Domenica mattina Elisa ha deciso di pubblicare sul suo profilo Facebook quella vecchia fotografia di lei che allatta nello spogliatoio. Un’immagine che vale più di mille parole.
La lettera aperta di Elisa Facchini
“Caro Presidente Malagò,
Anzi non so se lei è anche il mio Presidente, perché sa, io sono una rugbysta.
In questa foto di circa 10 anni fa, stavo allattando mio figlio di 5 mesi nello spogliatoio di un campo da rugby, dopo aver giocato (e vinto) una finale scudetto. Mio figlio veniva con me ad allenamento, in trasferta e perfino in raduno con la nazionale, mai nessuno ha storto la bocca, mai nessuno mi ha impedito di farlo e le dirò di più, c’era sempre una compagna, una dirigente, un’amica che si offriva per tenerlo e per darmi l’opportunità di divertirmi e di continuare a fare l’atleta.
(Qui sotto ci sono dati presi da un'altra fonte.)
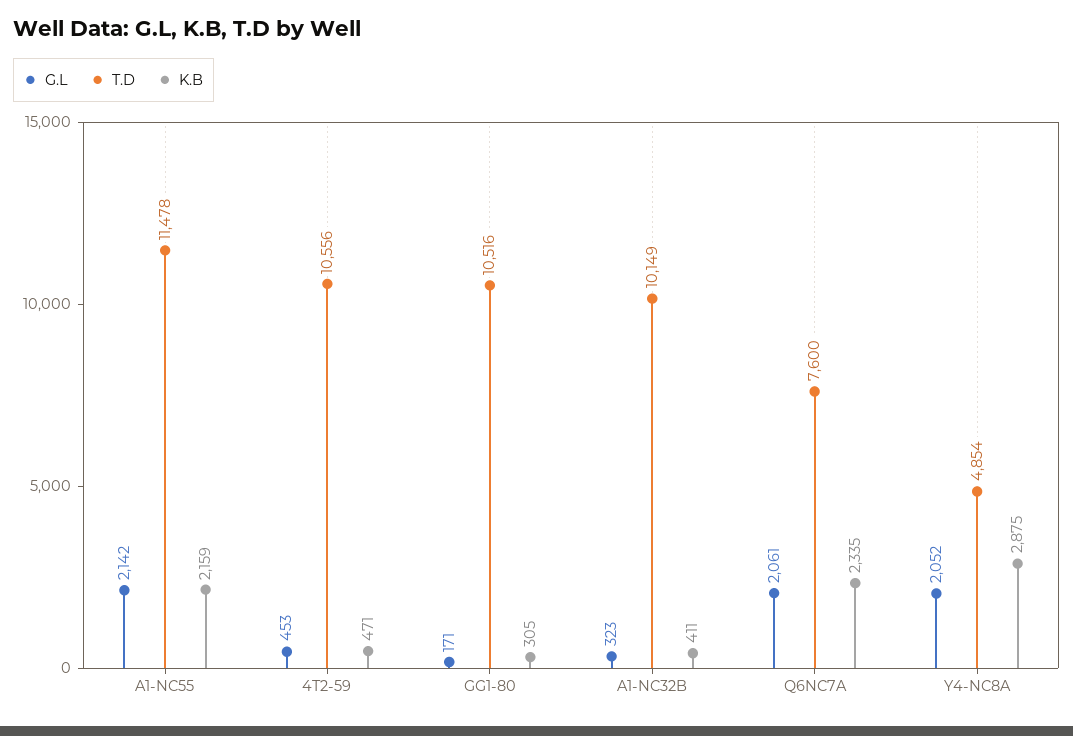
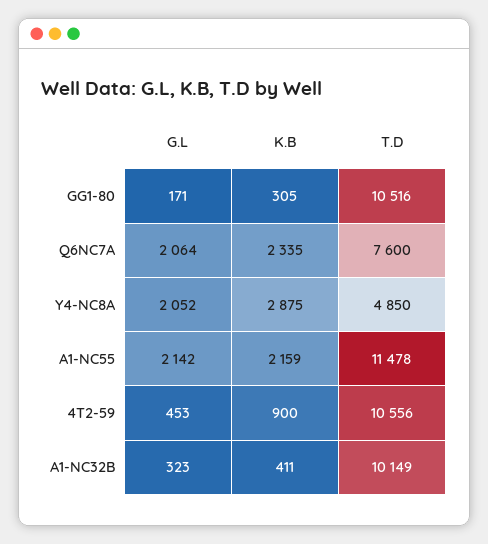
K.B, 4T2-59: 471 -> 900
G.L, Q6NC7A: 2061 -> 2064
T.D, Y4-NC8A: 4854 -> 4850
Mai un giorno ho fatto la professionista, anche se per molti anni mi sono allenata quanto un professionista. Prima lo studio fino alla laurea, poi il lavoro. Ma non è passato un giorno in cui non abbia sudato, in cui non abbia faticato per il piacere di indossare la mia maglia la domenica. Sono diventata moglie, poi mamma (2 volte), ho sempre lavorato, ma ho continuato a giocare perché chi era intorno a me mi ha aiutata e sostenuta comprendendo il grande valore che per me aveva il rugby. Ma oggi ancora una volta mi rendo conto che sono stata fortunata, che il mondo femminile è lontano anni luce dall’ambire uguali diritti degli uomini.
Ma sappia, Caro Presidente, che noi donne non molliamo, perché amiamo lo sport e perché, grazie a Dio, in tante siamo state cresciute da padri orgogliosi di vederci felici!”